Galbraith gave to the English language the phrase “the conventional wisdom” to describe opinions that, while not necessarily well founded, are so widely held among the rich and influential that only the rash and foolish will endanger their careers by dissenting from them.

Each chapter of this book is devoted to a modern example of conventional wisdom, such as the belief that power in a modern capitalist economy is held by the owners of capital and that the deliberations of the Federal Reserve Board matter to the functioning of the economy.

To many of these misconceptions, Galbraith attaches the label of innocent fraud: deception for which no one can be held responsible.

Legally, there can be no such thing as innocent fraud: fraud requires a dishonest mind.

Either the people who puffed dotcom stocks genuinely believed that they were valuable, in which case they were guilty only of professional incompetence, or they did not, in which case they were sophisticated fraudsters. That is why the e-mails obtained by Eliot Spitzer, the New York State attorney-general, which showed private opinions very different from the content of published research, were crucial to his case against Wall Street investment banks.

But in a world dominated by conventional wisdom, this distinction between states of mind, which plays a central role in determining legal liability, is rarely clear-cut. Often there is no state of mind, only a miasma of confusion.

The conventional wisdom is the product of the repeated expression of views that it is in the interests of those professing them to hold and that gain strength and validity from the frequency with which they are expressed.

It is meaningless to ask whether the individuals involved really believed what they said: they were merely repeating expressions they did not wish to submit to critical scrutiny. Did bankers and analysts genuinely think that grass would soon be growing on the pavement of Oxford Street, that shopping malls would decay like abandoned temples as pensioners rushed to buy their pet food online? Business people mostly did not pose that question: it was easier, and certainly more profitable, to reiterate the conventional wisdom. And that is why, of all the innocent frauds that Galbraith lists, the deception that practitioners in financial markets possess expertise that will be valuable to their customers is the most widespread. The commonsense definition of fraud is a transaction for which the foreseeable consequence is that the more knowledgeable party will make money and the less knowledgeable lose it. Such activities have recently been widespread.

The uninquiring mind is necessary for the development of the conventional wisdom. And that uninquiring mind is more common than ever today in business, in finance, in politics: in individuals who gain comfort from every cliché about the universality of globalisation, the transforming influence of information technology and the historic inevitability of liberal and active capital markets.

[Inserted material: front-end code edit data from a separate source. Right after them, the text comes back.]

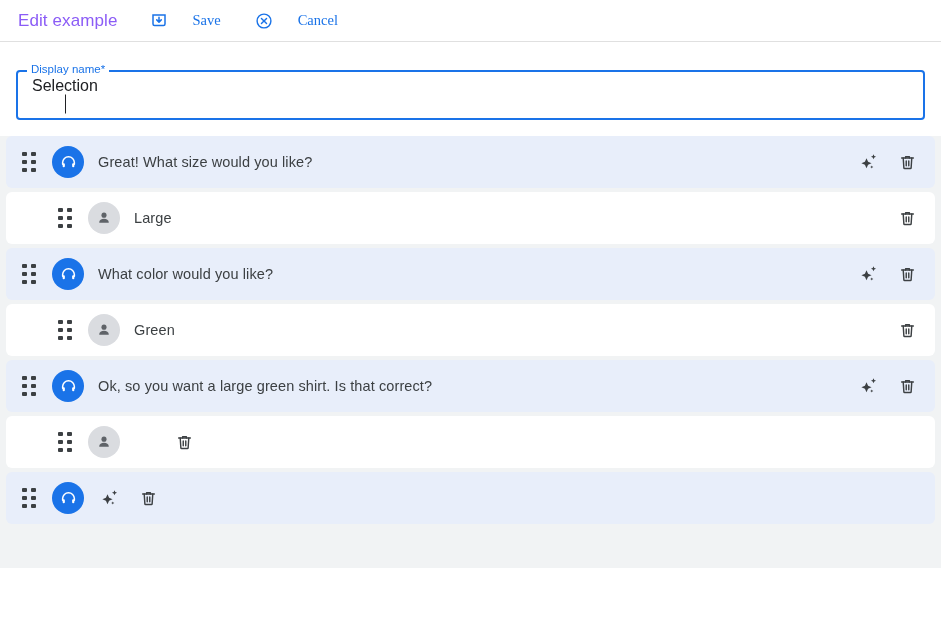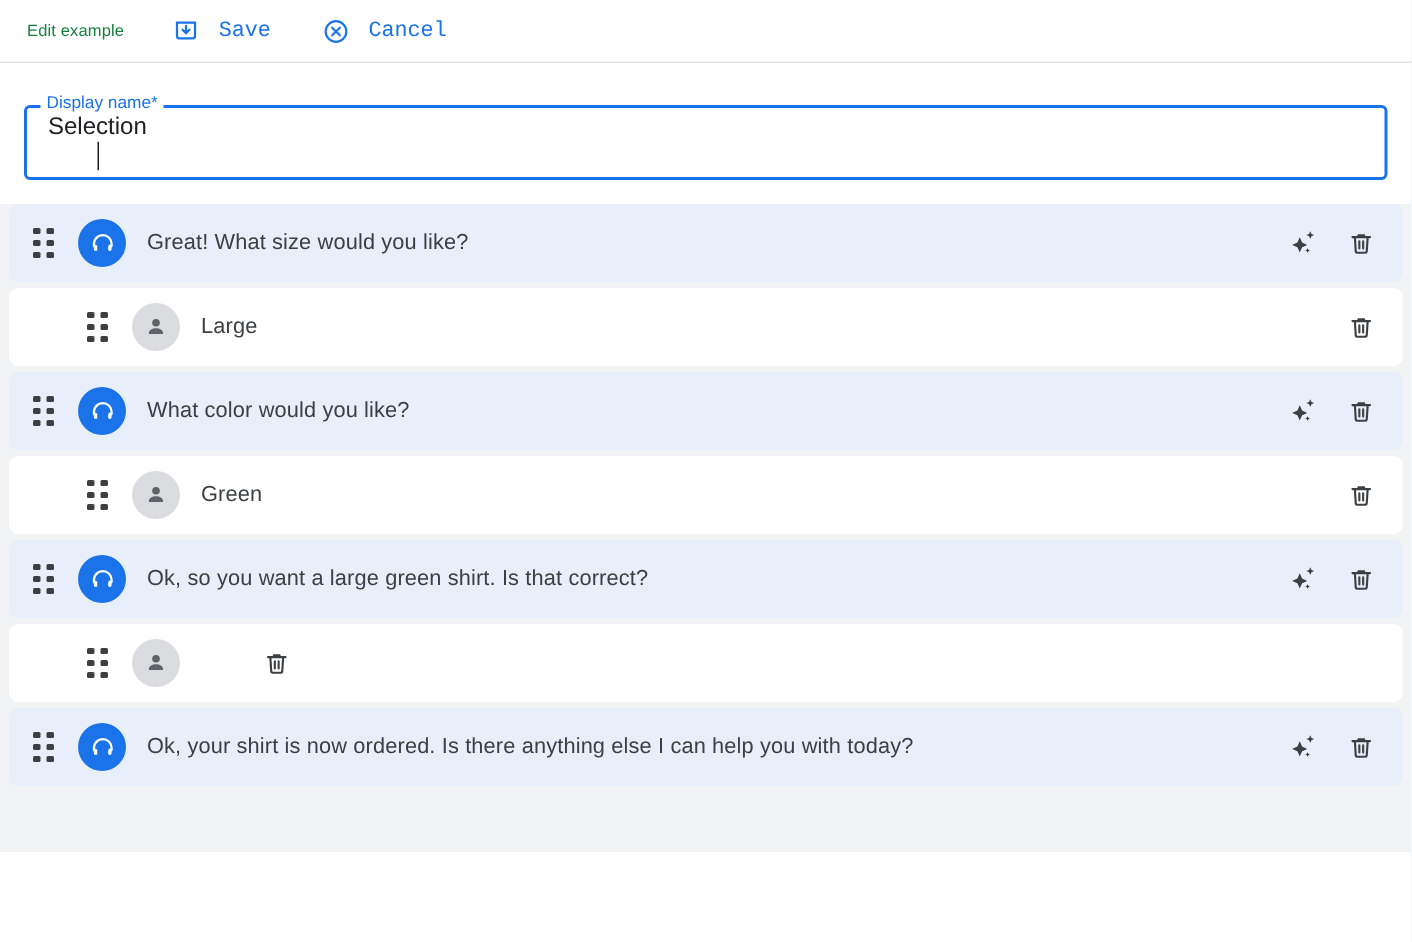--- a/index.html
+++ b/index.html
@@ -22,38 +22,38 @@
     height: 42px;
     background: #ffffff;
     border-bottom: 1px solid #e0e0e0;
     display: flex;
     align-items: center;
     padding-left: 18px;
     gap: 0;
   }
 
   .topbar-title {
-    font-size: 11px;
-    color: #15803d;
+    font-size: 17px;
+    color: #8b5cf6;
     font-weight: 400;
     letter-spacing: 0.1px;
     margin-right: 30px;
     white-space: nowrap;
   }
 
   .action-btn {
     display: flex;
     align-items: center;
-    gap: 12px;
+    gap: 24px;
     color: #1a73e8;
     font-size: 14.5px;
     cursor: pointer;
     background: none;
     border: none;
-    font-family: Liberation Mono, monospace;
+    font-family: Liberation Serif, serif;
     padding: 4px 2px;
     margin-right: 30px;
     white-space: nowrap;
   }
   .action-btn .glyph {
     display: inline-flex;
     align-items: center;
     justify-content: center;
     width: 19px;
     height: 19px;
@@ -451,21 +451,20 @@
           <i></i>
           <i></i>
         </div>
         <div class="avatar agent">
           <svg width="19" height="19" viewBox="0 0 24 24" fill="none" stroke="#ffffff" stroke-width="1.9" stroke-linecap="round" stroke-linejoin="round">
             <path d="M4.6 14.2v-2.1a7.4 7.4 0 0 1 14.8 0v2.1"></path>
             <path d="M4.6 12.8h1.5a1.3 1.3 0 0 1 1.3 1.3v2.6a1.3 1.3 0 0 1-1.3 1.3H5.9a1.3 1.3 0 0 1-1.3-1.3v-3.9z" fill="#ffffff" stroke="none"></path>
             <path d="M19.4 12.8h-1.5a1.3 1.3 0 0 0-1.3 1.3v2.6a1.3 1.3 0 0 0 1.3 1.3h.2a1.3 1.3 0 0 0 1.3-1.3v-3.9z" fill="#ffffff" stroke="none"></path>
           </svg>
         </div>
-        <div class="row-text">Ok, your shirt is now ordered. Is there anything else I can help you with today?</div>
         <div class="row-actions">
           <button class="icon-btn">
             <svg width="20" height="20" viewBox="0 0 24 24" fill="#3c4043">
             <path d="M9 7.4l1.9 4.2 4.2 1.9-4.2 1.9L9 19.6l-1.9-4.2-4.2-1.9 4.2-1.9z"></path>
             <path d="M17.4 2.6l.95 2.1 2.1.95-2.1.95-.95 2.1-.95-2.1-2.1-.95 2.1-.95z"></path>
             <path d="M15.3 16.1l.6 1.3 1.3.6-1.3.6-.6 1.3-.6-1.3-1.3-.6 1.3-.6z"></path>
           </svg>
           </button>
           <button class="icon-btn">
             <svg width="19" height="19" viewBox="0 0 24 24" fill="none" stroke="#3c4043" stroke-width="1.8" stroke-linecap="round" stroke-linejoin="round">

But the academic or the lawyer is bound to ask questions such as “what does he actually think?” or even “what is true?” And he or she is puzzled that the uninquiring mind will pay to receive advice or hear lectures from other uninquiring minds.

It is hard for these observers of the conventional wisdom to understand that the people concerned might not be thinking anything at all, and have no concept of truth other than what is generally believed to be true. Maturity is the enemy of iconoclasm.

I have frequently been told “we would really like you to challenge our ideas”, but bitter experience has shown that this statement should be treated in the same spirit as “tell me honestly what you think of my new dress”. Time has taught me to treat the conventional wisdom with greater respect and to appreciate why my attempts to probe it cause so much irritation. How fortunate we are that, even in his 10th decade, Galbraith still cannot resist the opportunity to poke fun at every piece of conventional wisdom and to expose every innocent fraud.